While losing live as he chases that big score has become something Moorman has learnt to deal with, losing online has never been a problem, until a rough period last year.

“I had a pretty bad downswing from May till the end of October last year. I was getting deep runs still, so I knew I was still playing good, but whenever I got down to it I was just messing it up or getting screwed. I think I was too anxious, feeling like when I got deep I had to make that one count and maybe trying too hard.

“In 2009 on PokerStars’ Official Poker Rankings, I think I was ranked second out of whatever the ridiculous amount of people it was, and then in 2010 I was 118,000th. It wasn’t that I’d started to do hardcore drugs and lost the plot and couldn’t play, I was still playing my game and playing good, it was just the ridiculous variance.

“I obviously ran really well when I came second that year, got really lucky in big tournaments, but I had the complete flip side of it the next year and that was really tough, having all that success before then having a year that wasn’t all that great at all last year.

“I wouldn’t doubt myself if I had a bad couple of weeks, but when it turns into a bad couple of months, you definitely hear the things. The new guys are coming in above you and saying you’ve lost it, you could only beat the games when they were soft and now all these new guys are better than you, you’ve lost your passion for the game.

“You want to prove these people wrong and get driven on to try even harder, and maybe that’s where you start changing your game and trying too hard when it was fine to begin with.”

Dealing with your own downswings can be tough enough, but over the past two years Moorman has developed a stable of players he backs which has grown to over 30 in size. The highs can be hugely rewarding, but the lows can see a horse’s bad run cost you dear and leave you in the catch 22 situation of either providing further backing, and therefore getting in deeper, or sacking the horse from your stable and writing off the often sizable losses incurred to date.

A typical Sunday can cost Moorman more than a hundred thousand dollars, and an event like the upcoming World Series could see his outlay run into seven figures. With risk comes reward, and some of the scores his horses have made provided huge windfalls. Tyler Reiman’s second place at last year’s PCA saw him split his $1.75m winnings down the middle with backer Moorman, while Chris hurriedly flew out to the final table of the WPT at Foxwoods last October as not one but two of his horses had made the six-man final table.

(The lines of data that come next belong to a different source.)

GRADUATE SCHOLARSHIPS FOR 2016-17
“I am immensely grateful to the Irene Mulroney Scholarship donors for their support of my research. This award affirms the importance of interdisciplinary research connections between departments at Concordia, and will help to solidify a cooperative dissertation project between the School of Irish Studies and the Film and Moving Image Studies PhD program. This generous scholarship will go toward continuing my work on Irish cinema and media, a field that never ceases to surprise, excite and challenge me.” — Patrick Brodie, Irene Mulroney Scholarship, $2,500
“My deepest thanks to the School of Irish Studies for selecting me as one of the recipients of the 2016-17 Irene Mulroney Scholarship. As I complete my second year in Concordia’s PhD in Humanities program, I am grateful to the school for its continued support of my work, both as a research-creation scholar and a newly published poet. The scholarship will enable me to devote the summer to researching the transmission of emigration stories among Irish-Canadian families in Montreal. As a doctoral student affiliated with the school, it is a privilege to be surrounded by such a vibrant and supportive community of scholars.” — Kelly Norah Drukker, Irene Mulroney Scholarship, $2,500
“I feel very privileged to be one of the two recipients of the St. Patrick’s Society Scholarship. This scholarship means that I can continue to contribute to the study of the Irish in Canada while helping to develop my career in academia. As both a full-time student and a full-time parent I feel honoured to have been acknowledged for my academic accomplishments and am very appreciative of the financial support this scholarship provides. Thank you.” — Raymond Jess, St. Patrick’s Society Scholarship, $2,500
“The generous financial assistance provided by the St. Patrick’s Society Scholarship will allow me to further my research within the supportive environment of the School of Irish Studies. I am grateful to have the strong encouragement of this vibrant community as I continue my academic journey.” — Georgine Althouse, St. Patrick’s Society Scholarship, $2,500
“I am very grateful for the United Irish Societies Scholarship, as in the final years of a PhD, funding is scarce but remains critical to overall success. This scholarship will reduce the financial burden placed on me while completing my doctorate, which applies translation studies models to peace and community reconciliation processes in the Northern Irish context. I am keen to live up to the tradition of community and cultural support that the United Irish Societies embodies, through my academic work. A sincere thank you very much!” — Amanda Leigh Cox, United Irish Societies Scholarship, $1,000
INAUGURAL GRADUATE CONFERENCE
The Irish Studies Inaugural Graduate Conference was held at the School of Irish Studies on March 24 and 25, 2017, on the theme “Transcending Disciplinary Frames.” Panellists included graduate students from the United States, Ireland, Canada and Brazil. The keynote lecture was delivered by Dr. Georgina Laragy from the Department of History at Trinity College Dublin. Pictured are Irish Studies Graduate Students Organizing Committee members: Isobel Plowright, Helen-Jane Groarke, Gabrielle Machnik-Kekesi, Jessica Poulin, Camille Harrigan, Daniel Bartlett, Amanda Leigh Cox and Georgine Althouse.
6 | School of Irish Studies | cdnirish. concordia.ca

On the flip side, any downswing in your own game can be magnified by your stable all losing. And Moorman has had to deal with horses stealing from him and losing friends over backing.

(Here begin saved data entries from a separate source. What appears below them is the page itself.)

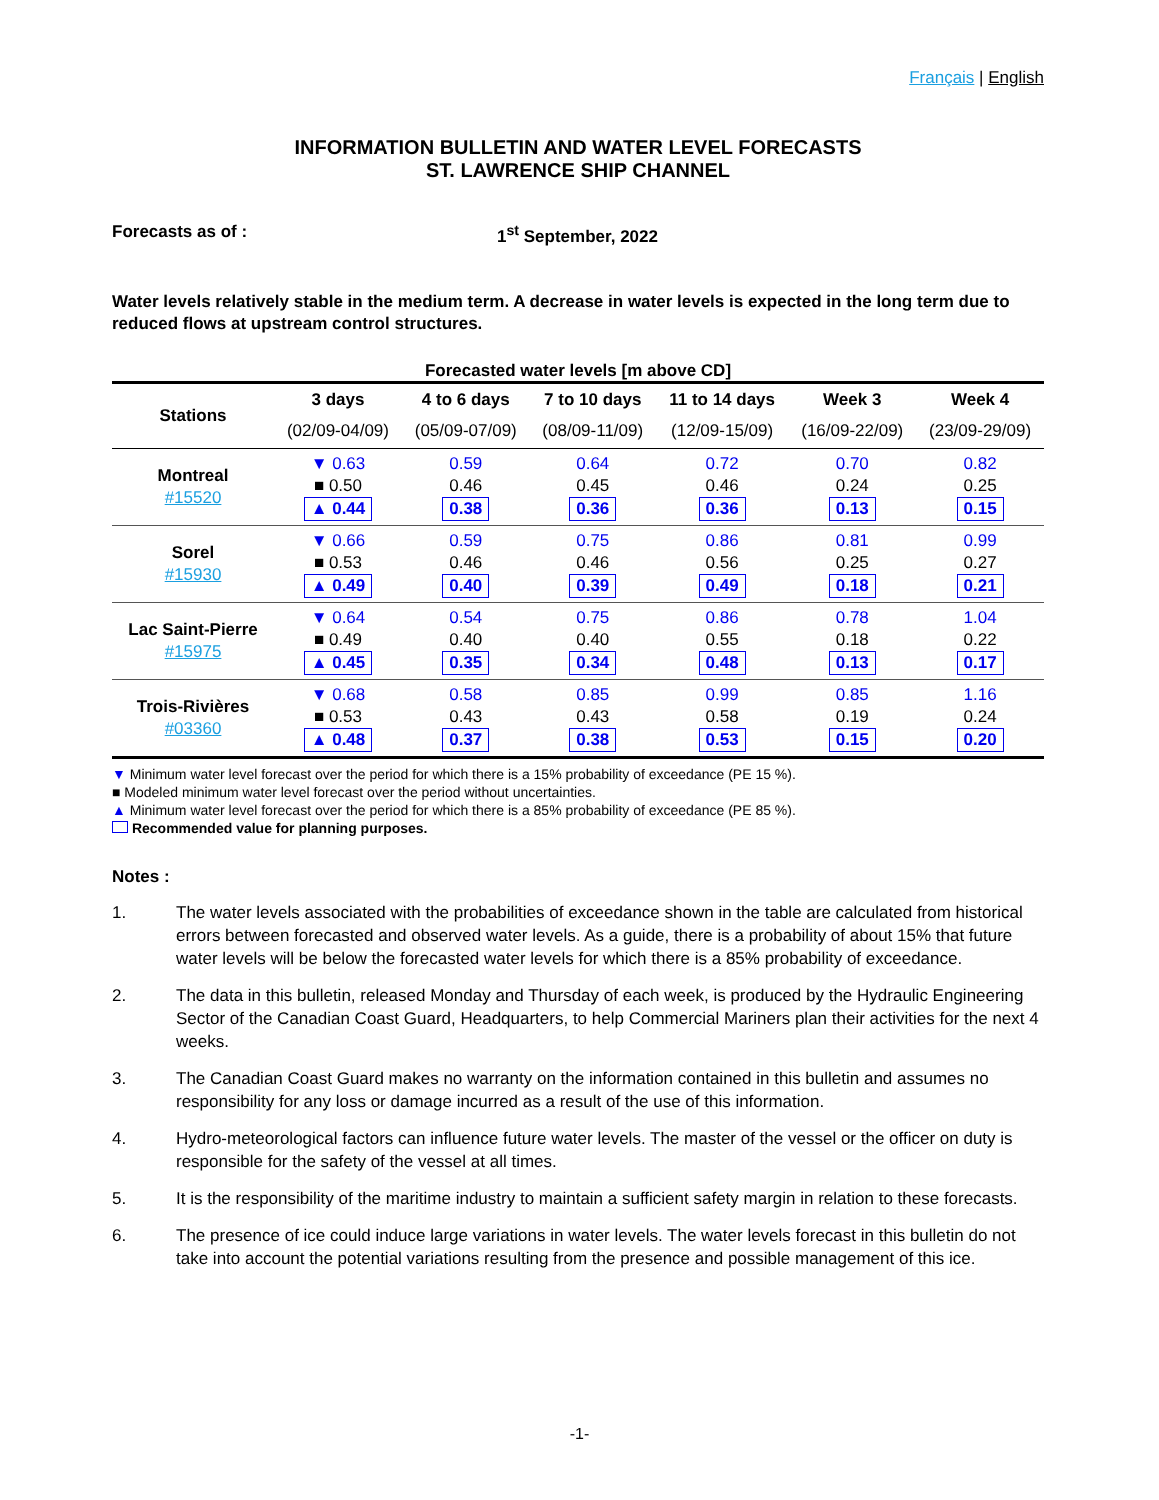Français | English
INFORMATION BULLETIN AND WATER LEVEL FORECASTS
ST. LAWRENCE SHIP CHANNEL
Forecasts as of : 1<sup>st</sup> September, 2022
Water levels relatively stable in the medium term. A decrease in water levels is expected in the long term due to reduced flows at upstream control structures.
Forecasted water levels [m above CD]
| Stations | 3 days | 4 to 6 days | 7 to 10 days | 11 to 14 days | Week 3 | Week 4 |
| --- | --- | --- | --- | --- | --- | --- |
| | (02/09-04/09) | (05/09-07/09) | (08/09-11/09) | (12/09-15/09) | (16/09-22/09) | (23/09-29/09) |
| Montreal #15520 | ▼ 0.63 ■ 0.50 ▲ 0.44 | 0.59 0.46 0.38 | 0.64 0.45 0.36 | 0.72 0.46 0.36 | 0.70 0.24 0.13 | 0.82 0.25 0.15 |
| Sorel #15930 | ▼ 0.66 ■ 0.53 ▲ 0.49 | 0.59 0.46 0.40 | 0.75 0.46 0.39 | 0.86 0.56 0.49 | 0.81 0.25 0.18 | 0.99 0.27 0.21 |
| Lac Saint-Pierre #15975 | ▼ 0.64 ■ 0.49 ▲ 0.45 | 0.54 0.40 0.35 | 0.75 0.40 0.34 | 0.86 0.55 0.48 | 0.78 0.18 0.13 | 1.04 0.22 0.17 |
| Trois-Rivières #03360 | ▼ 0.68 ■ 0.53 ▲ 0.48 | 0.58 0.43 0.37 | 0.85 0.43 0.38 | 0.99 0.58 0.53 | 0.85 0.19 0.15 | 1.16 0.24 0.20 |
▼ Minimum water level forecast over the period for which there is a 15% probability of exceedance (PE 15 %).
■ Modeled minimum water level forecast over the period without uncertainties.
▲ Minimum water level forecast over the period for which there is a 85% probability of exceedance (PE 85 %).
Recommended value for planning purposes.
Notes :
1. The water levels associated with the probabilities of exceedance shown in the table are calculated from historical errors between forecasted and observed water levels. As a guide, there is a probability of about 15% that future water levels will be below the forecasted water levels for which there is a 85% probability of exceedance.
2. The data in this bulletin, released Monday and Thursday of each week, is produced by the Hydraulic Engineering Sector of the Canadian Coast Guard, Headquarters, to help Commercial Mariners plan their activities for the next 4 weeks.
3. The Canadian Coast Guard makes no warranty on the information contained in this bulletin and assumes no responsibility for any loss or damage incurred as a result of the use of this information.
4. Hydro-meteorological factors can influence future water levels. The master of the vessel or the officer on duty is responsible for the safety of the vessel at all times.
5. It is the responsibility of the maritime industry to maintain a sufficient safety margin in relation to these forecasts.
6. The presence of ice could induce large variations in water levels. The water levels forecast in this bulletin do not take into account the potential variations resulting from the presence and possible management of this ice.
-1-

“It’s probably affected my game a bit. I try and deal with things like sending money when I’m not playing or during breaks, but obviously it gives me less time to focus on things I’m doing wrong. But it helps in another way because I’m usually watching when a horse goes deep in a tournament, and they might be telling me their cards, so you learn different styles, so I see the good things that, say, a tighter player might be doing, and try to bring them into my game. When you’re trying to change your game it helps when you have different people to talk to who have different opinions.”

Black Friday has left Moorman’s staking operation up in the air, but, as he tries to work out the best way forward for his mainly American stable, there has been a marked change in the general standard of play on the US-facing sites without our friends from across the pond.

“Since Black Friday I’ve been grinding pretty hard online and have noticed a huge difference. The fields are much smaller and less saturated with solid pros. This has made for a lot more deep runs and final tables. I've also found myself to have a much greater edge than previously in the latter stages and variance is a lot smaller than before because there is less chance of a sustained losing period.”

While the dust settles following Black Friday, and new players continue to emerge and challenge his superiority in the highest stakes online tournaments, one thing remains the same - Chris Moorman is not ready to give up his crown as the king of online poker just yet.